Submarine speed is also affected by it's underwater operation. By operating underwater, the submarine comes into greater contact with the water, creating more friction, slowing the sub down. Furthermore, a submarine's forward thrust is reduced, as some energy is used to dive. While it is very common to have battleships in excess of 194 knots the average speed that well built submarines achieve is much closer to the area around 90 knots (though exceptions exist). This usually gives the opponent of a submarine both a speed and maneuverability advantage, so submarine captains should always practice caution.
There are two key ways that WSC builders make submarines submerge: hydrodynamic submersion, and propeller driven submersion.

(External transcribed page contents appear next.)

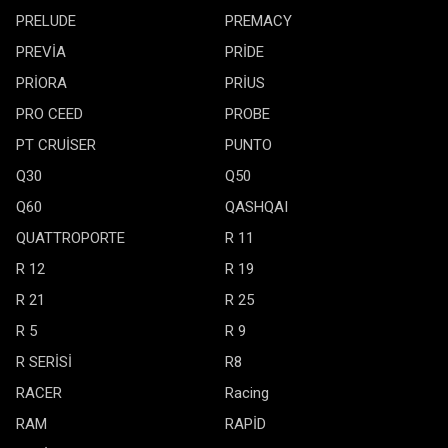
PRELUDE
PREMACY
PREVİA
PRİDE
PRİORA
PRİUS
PRO CEED
PROBE
PT CRUİSER
PUNTO
Q30
Q50
Q60
QASHQAI
QUATTROPORTE
R 11
R 12
R 19
R 21
R 25
R 5
R 9
R SERİSİ
R8
RACER
Racing
RAM
RAPİD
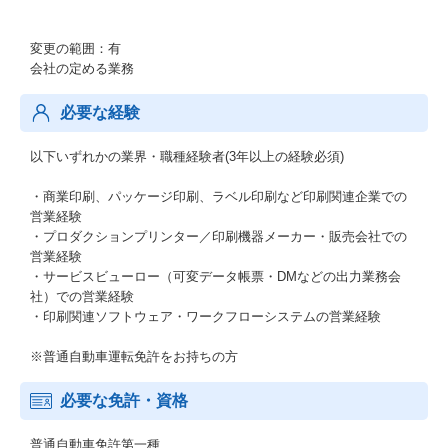
変更の範囲：有
会社の定める業務
必要な経験
以下いずれかの業界・職種経験者(3年以上の経験必須)
・商業印刷、パッケージ印刷、ラベル印刷など印刷関連企業での
営業経験
・プロダクションプリンター／印刷機器メーカー・販売会社での
営業経験
・サービスビューロー（可変データ帳票・DMなどの出力業務会
社）での営業経験
・印刷関連ソフトウェア・ワークフローシステムの営業経験
※普通自動車運転免許をお持ちの方
必要な免許・資格
普通自動車免許第一種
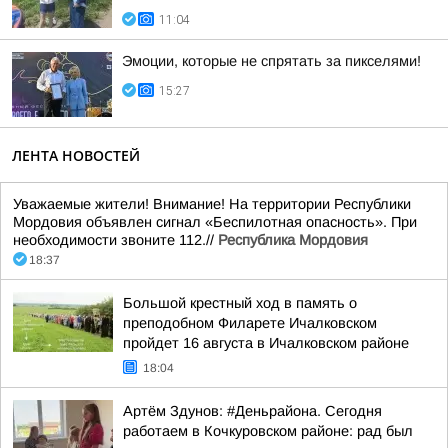
11:04
Эмоции, которые не спрятать за пикселями!
15:27
ЛЕНТА НОВОСТЕЙ
Уважаемые жители! Внимание! На территории Республики
Мордовия объявлен сигнал «Беспилотная опасность». При
необходимости звоните 112.//
Республика Мордовия
18:37
Большой крестный ход в память о
преподобном Филарете Ичалковском
пройдет 16 августа в Ичалковском районе
18:04
Артём Здунов: #Деньрайона. Сегодня
работаем в Кочкуровском районе: рад был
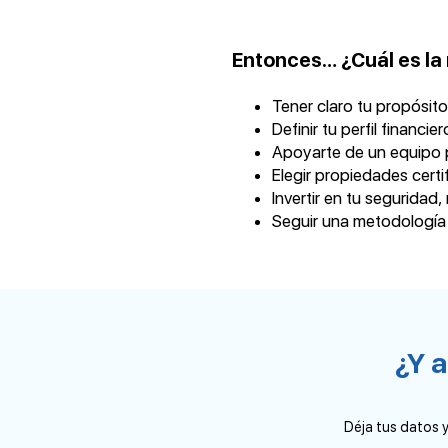
Entonces… ¿Cuál es la
Tener claro tu propósito
Definir tu perfil financie
Apoyarte de un equipo 
Elegir propiedades certi
Invertir en tu seguridad,
Seguir una metodología
¿Y a
Déja tus datos y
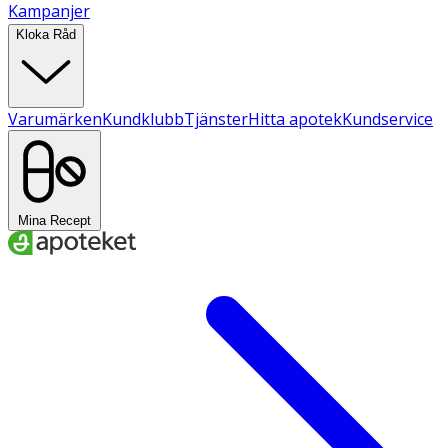
Kampanjer
Kloka Råd
Varumärken
Kundklubb
Tjänster
Hitta apotek
Kundservice
Mina Recept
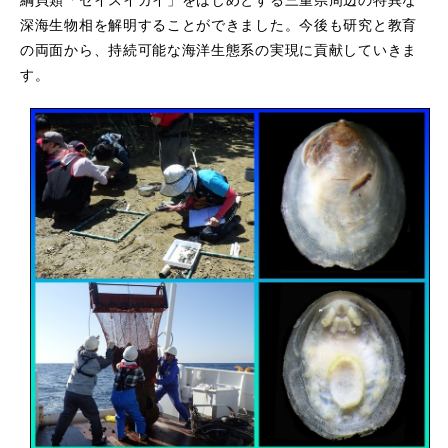
綱貝類「セイスイガイ」をはじめとする三重県周辺の特異な
深海生物相を解明することができました。今後も研究と教育
の両面から、持続可能な海洋生態系の実現に貢献していきま
す。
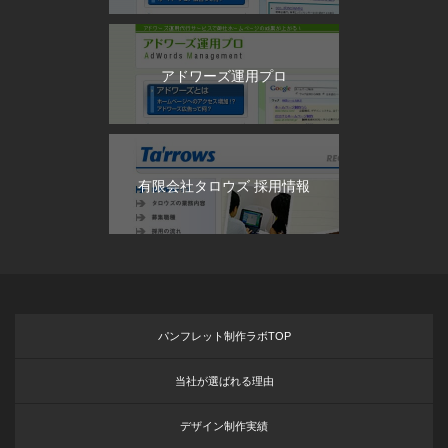
アドワーズ運用プロ
有限会社タロウズ 採用情報
パンフレット制作ラボTOP
当社が選ばれる理由
デザイン制作実績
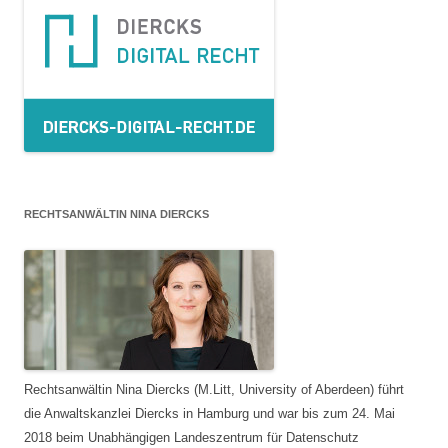
RECHTSANWÄLTIN NINA DIERCKS
Rechtsanwältin Nina Diercks (M.Litt, University of Aberdeen) führt
die Anwaltskanzlei Diercks in Hamburg und war bis zum 24. Mai
2018 beim Unabhängigen Landeszentrum für Datenschutz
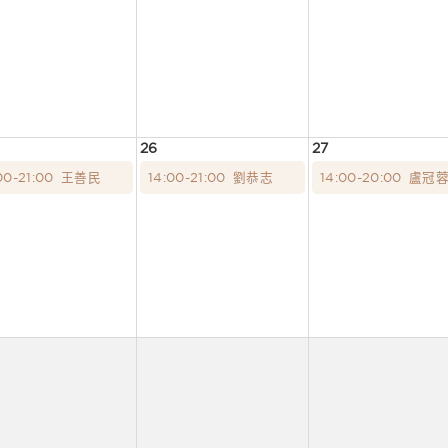
26
27
00-21:00
王善民
14:00-21:00
劉恭志
14:00-20:00
盧冠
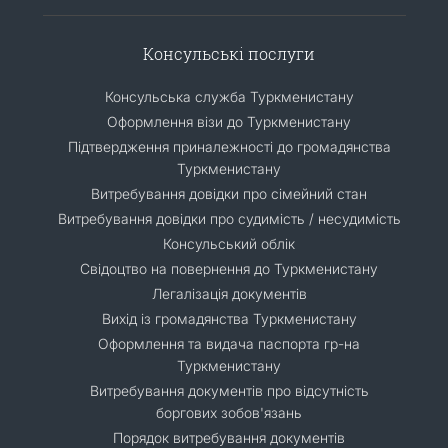
Консульські послуги
Консульська служба Туркменистану
Оформлення візи до Туркменистану
Підтвердження приналежності до громадянства
Туркменистану
Витребування довідки про сімейний стан
Витребування довідки про судимість / несудимість
Консульський облік
Свідоцтво на повернення до Туркменистану
Легалізація документів
Вихід із громадянства Туркменистану
Оформлення та видача паспорта гр-на
Туркменистану
Витребування документів про відсутність
боргових зобов'язань
Порядок витребування документів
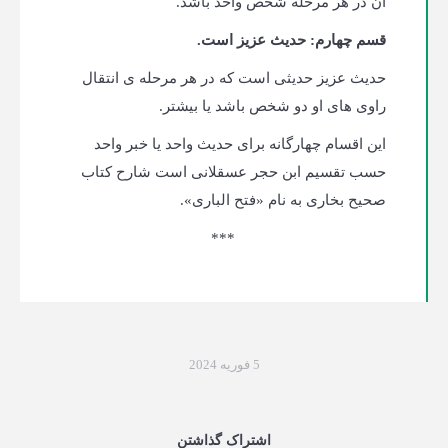
آن در هر مرحله شخص واحد باشد.
قسم چهارم: حدیث عزیز است.
حدیث عزیز حدیثی است که در هر مرحله ی انتقال
راوی های او دو شخص باشد یا بیشتر.
این اقسام چهارگانه برای حدیث واحد یا خبر واحد
حسب تقسیم ابن حجر عسقلانی است شارح کتاب
صحیح بخاری به نام «فتح الباری».
***
5 فوریه 2024
اشتراک گذاشتن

Propeller driven submersion relies on thrust from downward-facing propellers, usually on the bottom of the craft, in order to submerge. While easier to design, this type of submarine is never as fast as a hydrodynamic submarine, because it must use a significant portion of it's engine power to pull the submarine down.
Hydrodynamic submarines on the other hand rely on the shape and balance of the submarine in order to remain submerged. While much more difficult to design, they are capable of much higher speeds because all engine power is driven into forward motion.
Differences between BSC and WSC
While the games are very, very similar in many ways. WSC uses a slightly outdated version of the BSC physics engine. (one update behind). While a very small difference in larger ships, it does effect the density and diving of submarines enough that some subs will not directly cross over between the two applications. Slight re-balancing will probably be necessary, if you intend to use plans of a submarine built in BSC. However, the same principles that apply to BSC submarines will cross over to WSC, as well as any speed tweaking methods.